**AIM OF THE TASK**. One number is all that is asked for: the number of lines below that hold the string "Tournament".
####################
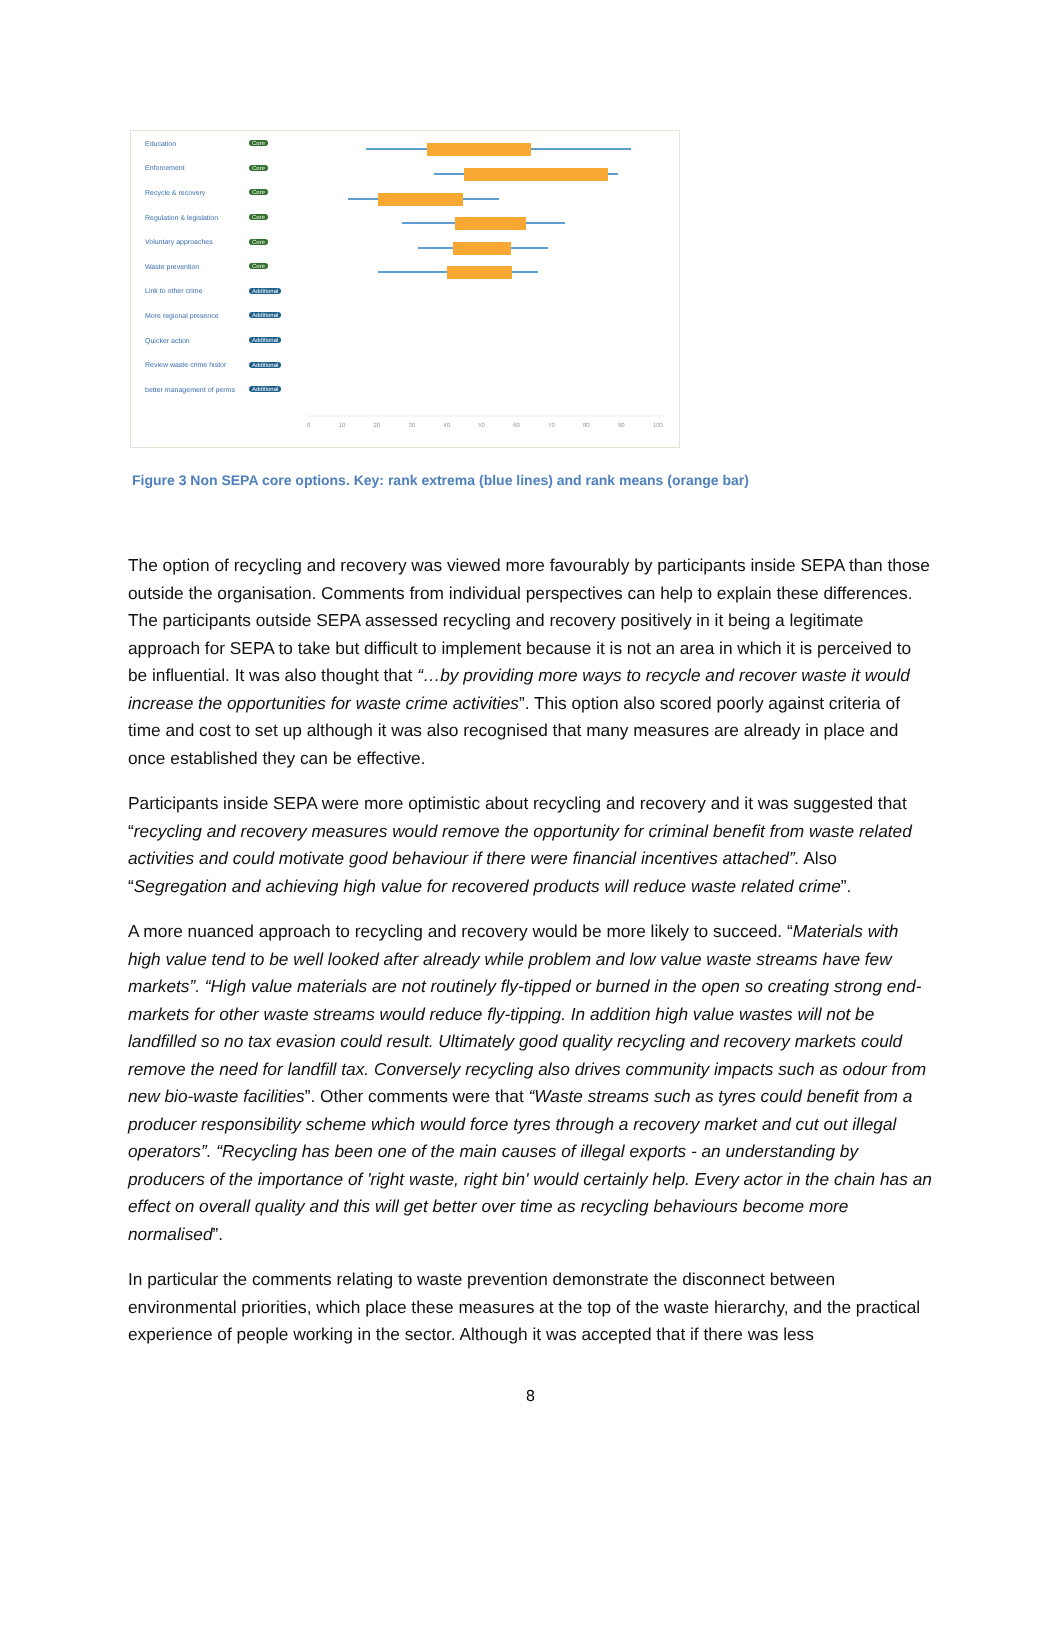Education Core
Enforcement Core
Recycle & recovery Core
Regulation & legislation Core
Voluntary approaches Core
Waste prevention Core
Link to other crime Additional
More regional presence Additional
Quicker action Additional
Review waste crime histor Additional
better management of perms Additional
0 10 20 30 40 50 60 70 80 90 100
Figure 3 Non SEPA core options. Key: rank extrema (blue lines) and rank means (orange bar)
The option of recycling and recovery was viewed more favourably by participants inside SEPA than those outside the organisation. Comments from individual perspectives can help to explain these differences. The participants outside SEPA assessed recycling and recovery positively in it being a legitimate approach for SEPA to take but difficult to implement because it is not an area in which it is perceived to be influential. It was also thought that “…by providing more ways to recycle and recover waste it would increase the opportunities for waste crime activities”. This option also scored poorly against criteria of time and cost to set up although it was also recognised that many measures are already in place and once established they can be effective.
Participants inside SEPA were more optimistic about recycling and recovery and it was suggested that “recycling and recovery measures would remove the opportunity for criminal benefit from waste related activities and could motivate good behaviour if there were financial incentives attached”. Also “Segregation and achieving high value for recovered products will reduce waste related crime”.
A more nuanced approach to recycling and recovery would be more likely to succeed. “Materials with high value tend to be well looked after already while problem and low value waste streams have few markets”. “High value materials are not routinely fly-tipped or burned in the open so creating strong end-markets for other waste streams would reduce fly-tipping. In addition high value wastes will not be landfilled so no tax evasion could result. Ultimately good quality recycling and recovery markets could remove the need for landfill tax. Conversely recycling also drives community impacts such as odour from new bio-waste facilities”. Other comments were that “Waste streams such as tyres could benefit from a producer responsibility scheme which would force tyres through a recovery market and cut out illegal operators”. “Recycling has been one of the main causes of illegal exports - an understanding by producers of the importance of 'right waste, right bin' would certainly help. Every actor in the chain has an effect on overall quality and this will get better over time as recycling behaviours become more normalised”.
In particular the comments relating to waste prevention demonstrate the disconnect between environmental priorities, which place these measures at the top of the waste hierarchy, and the practical experience of people working in the sector. Although it was accepted that if there was less
8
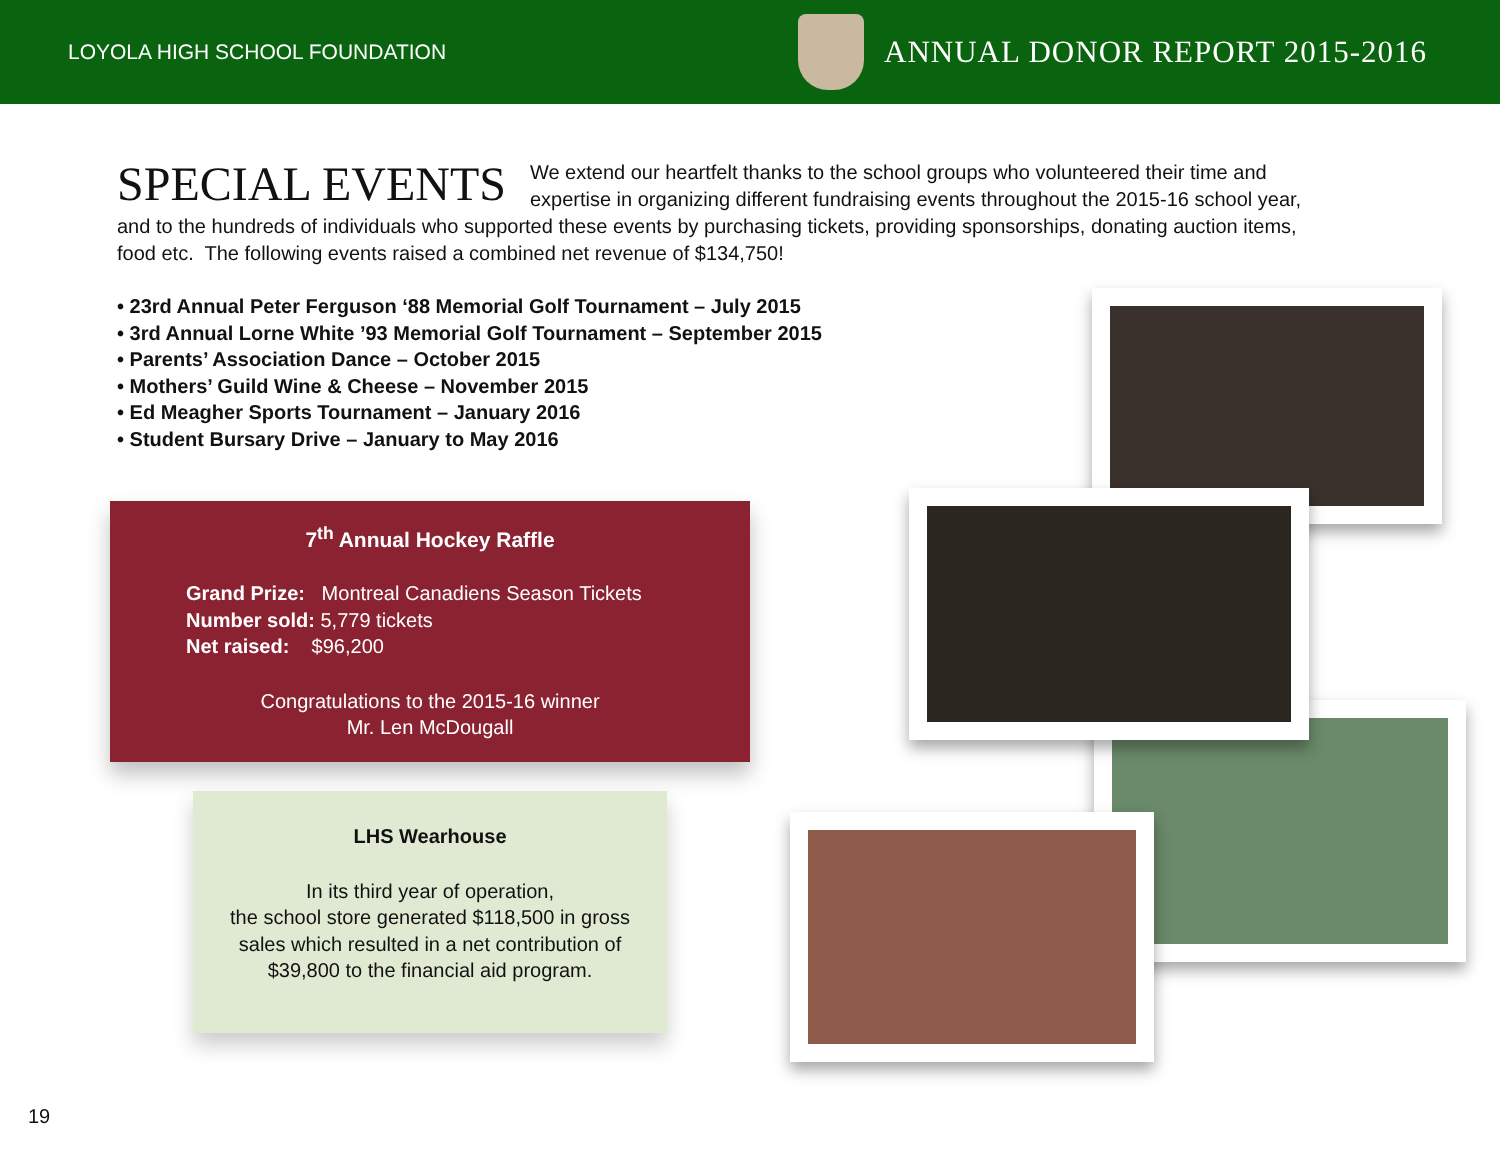LOYOLA HIGH SCHOOL FOUNDATION
ANNUAL DONOR REPORT 2015-2016
SPECIAL EVENTS
We extend our heartfelt thanks to the school groups who volunteered their time and expertise in organizing different fundraising events throughout the 2015-16 school year, and to the hundreds of individuals who supported these events by purchasing tickets, providing sponsorships, donating auction items, food etc. The following events raised a combined net revenue of $134,750!
• 23rd Annual Peter Ferguson ‘88 Memorial Golf Tournament – July 2015
• 3rd Annual Lorne White ’93 Memorial Golf Tournament – September 2015
• Parents’ Association Dance – October 2015
• Mothers’ Guild Wine & Cheese – November 2015
• Ed Meagher Sports Tournament – January 2016
• Student Bursary Drive – January to May 2016
7<sup>th</sup> Annual Hockey Raffle
Grand Prize: Montreal Canadiens Season Tickets
Number sold: 5,779 tickets
Net raised: $96,200
Congratulations to the 2015-16 winner
Mr. Len McDougall
LHS Wearhouse
In its third year of operation,
the school store generated $118,500 in gross
sales which resulted in a net contribution of
$39,800 to the financial aid program.
19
####################
**TASK RESULT**. 3